Document understanding data
"""

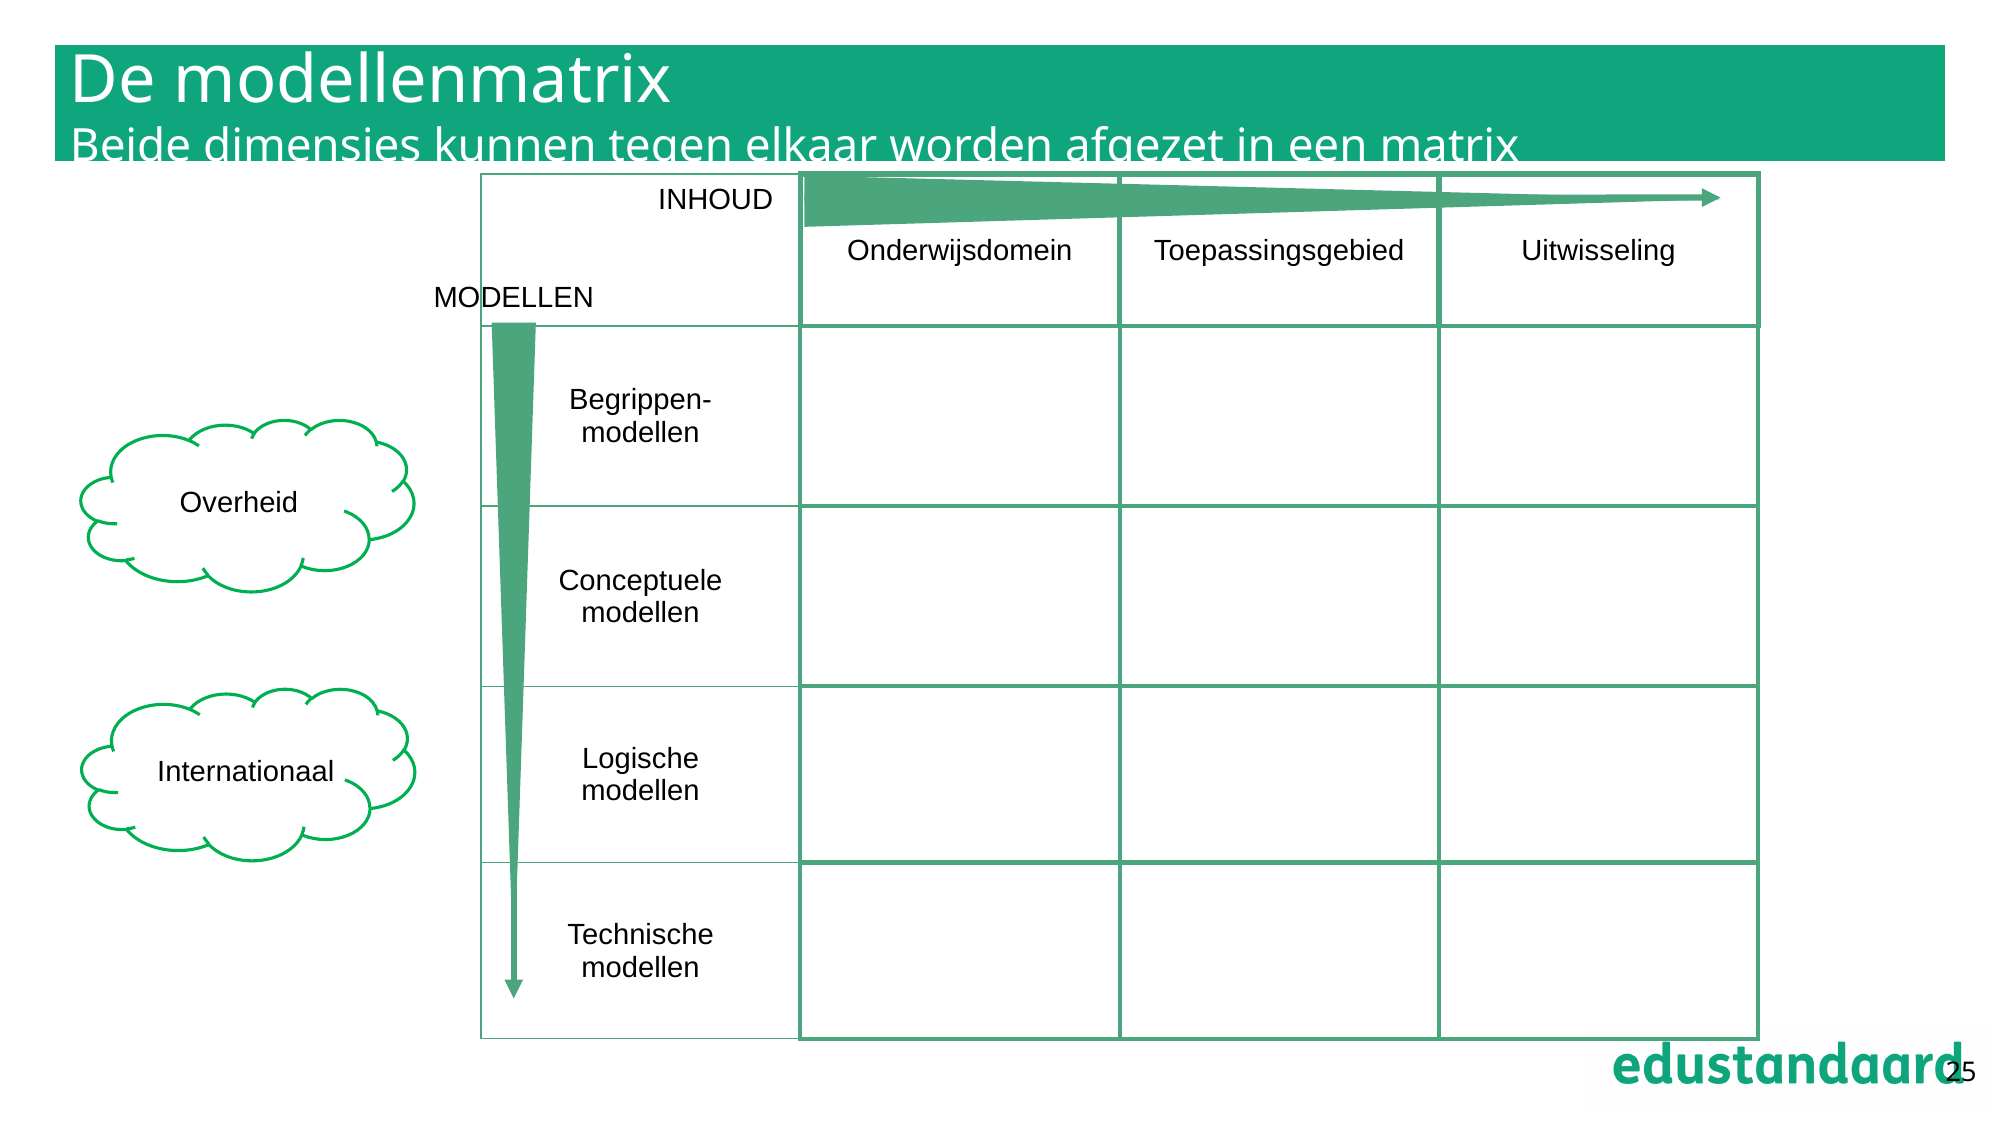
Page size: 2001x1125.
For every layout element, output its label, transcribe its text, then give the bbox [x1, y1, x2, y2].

picture [1584, 1023, 1993, 1113]
title De modellenmatrix Beide dimensies kunnen tegen elkaar worden afgezet in een matrix [55, 45, 1945, 161]
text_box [80, 171, 1759, 1040]
slide_number 25 [1871, 1038, 1992, 1125]
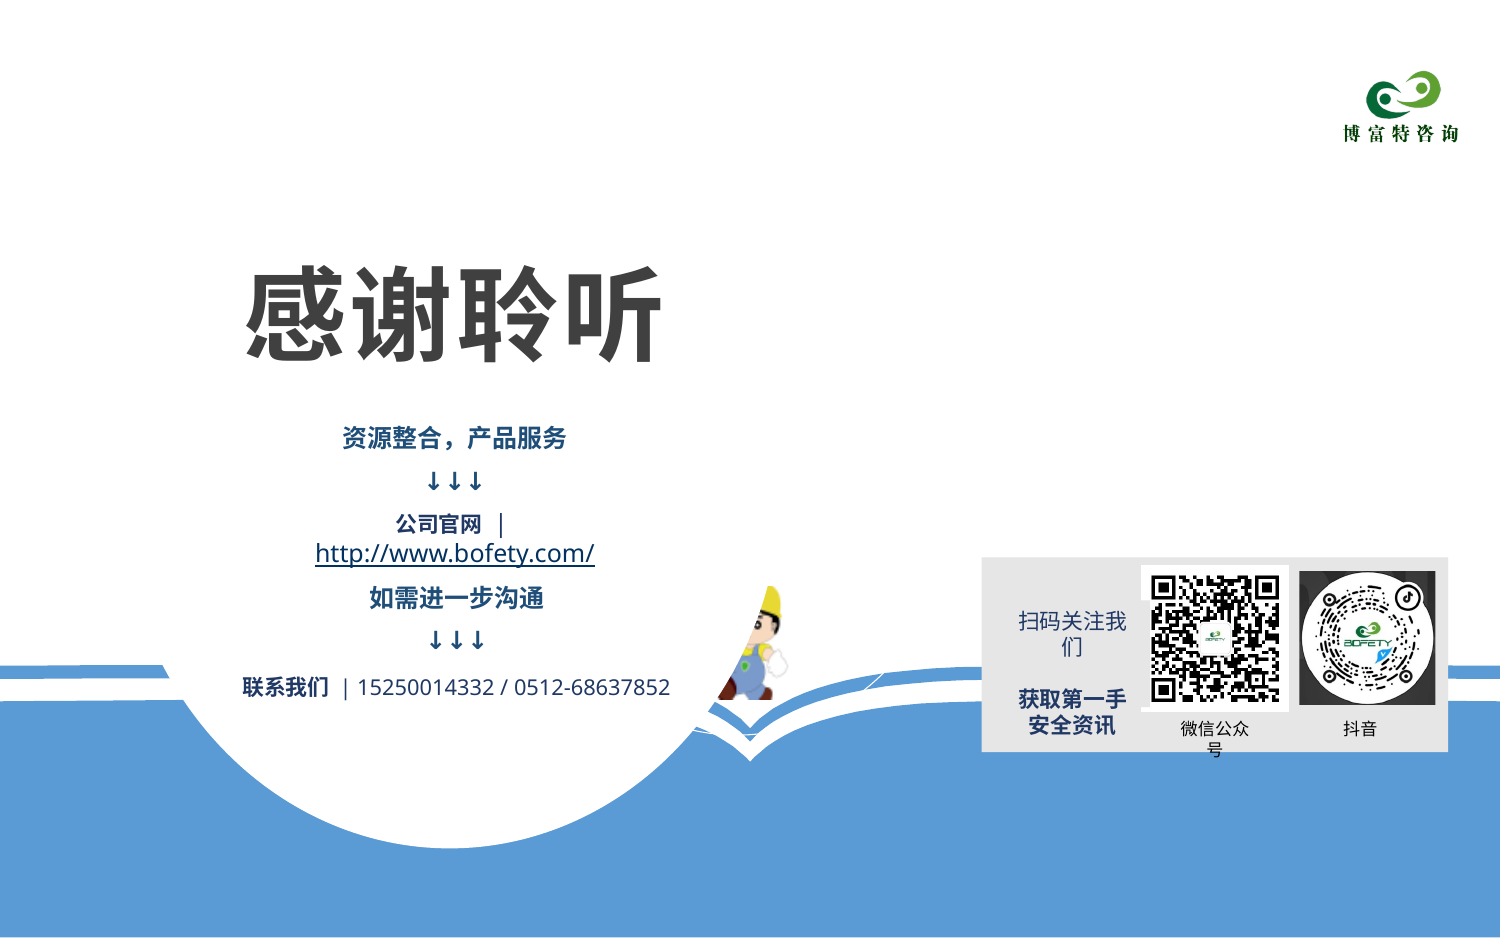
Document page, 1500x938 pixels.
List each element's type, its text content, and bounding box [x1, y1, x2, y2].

picture [1329, 70, 1477, 145]
text_box 如需进一步沟通 ↓↓↓ 联系我们 | 15250014332 / 0512-68637852 [209, 575, 705, 708]
picture [717, 586, 801, 700]
text_box 资源整合，产品服务 ↓↓↓ 公司官网 | http://www.bofety.com/ [261, 415, 649, 545]
picture [1141, 565, 1289, 712]
text_box 扫码关注我们 获取第一手安全资讯 [995, 600, 1141, 708]
text_box [981, 556, 1449, 753]
text_box 微信公众号 [1157, 712, 1273, 768]
text_box 抖音 [1302, 711, 1418, 747]
title 感谢聆听 [129, 229, 780, 375]
picture [1299, 571, 1436, 705]
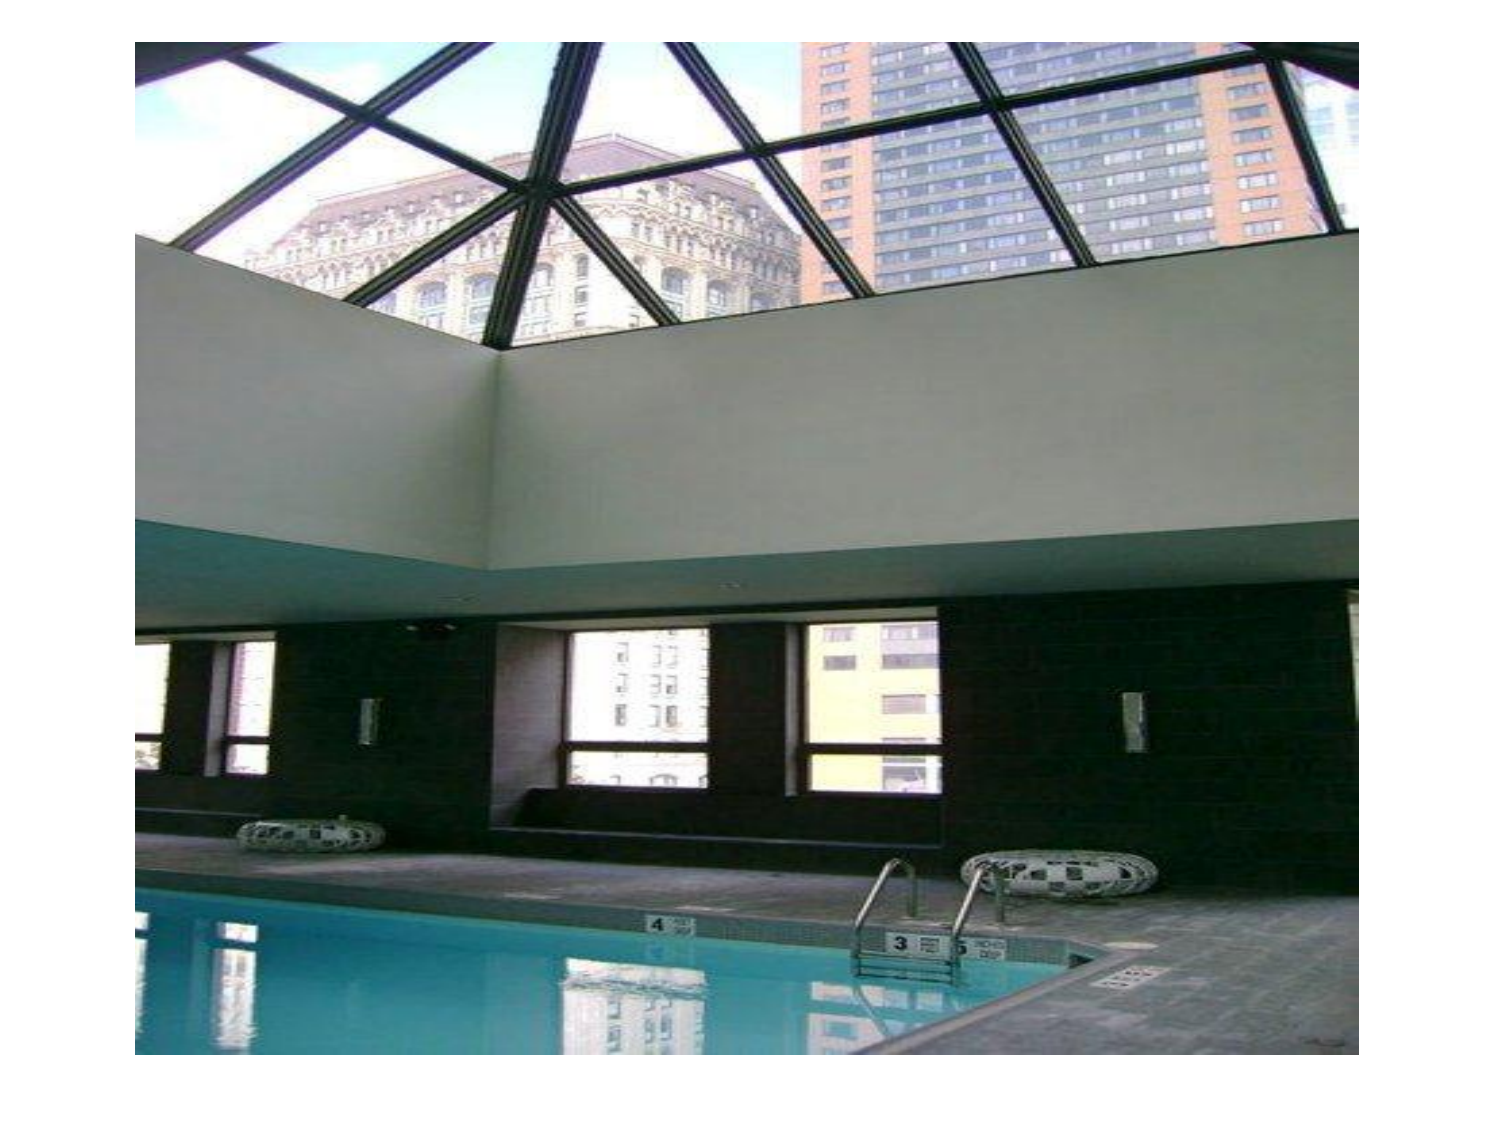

"""

Exercise objective: Which part of the entries opens with the line containing "For every layout" and closes with the line containing "Document page, 1500x938 pixels."? Output that part exactly, ends included, pictures excluded.

Response to this task:
For every layout element, output its label, transcribe its text, then give the bbox [x1, y1, x2, y2].

picture [1584, 1023, 1993, 1113]
title De modellenmatrix Beide dimensies kunnen tegen elkaar worden afgezet in een matrix [55, 45, 1945, 161]
text_box [80, 171, 1759, 1040]
slide_number 25 [1871, 1038, 1992, 1125]
Document page, 1500x938 pixels.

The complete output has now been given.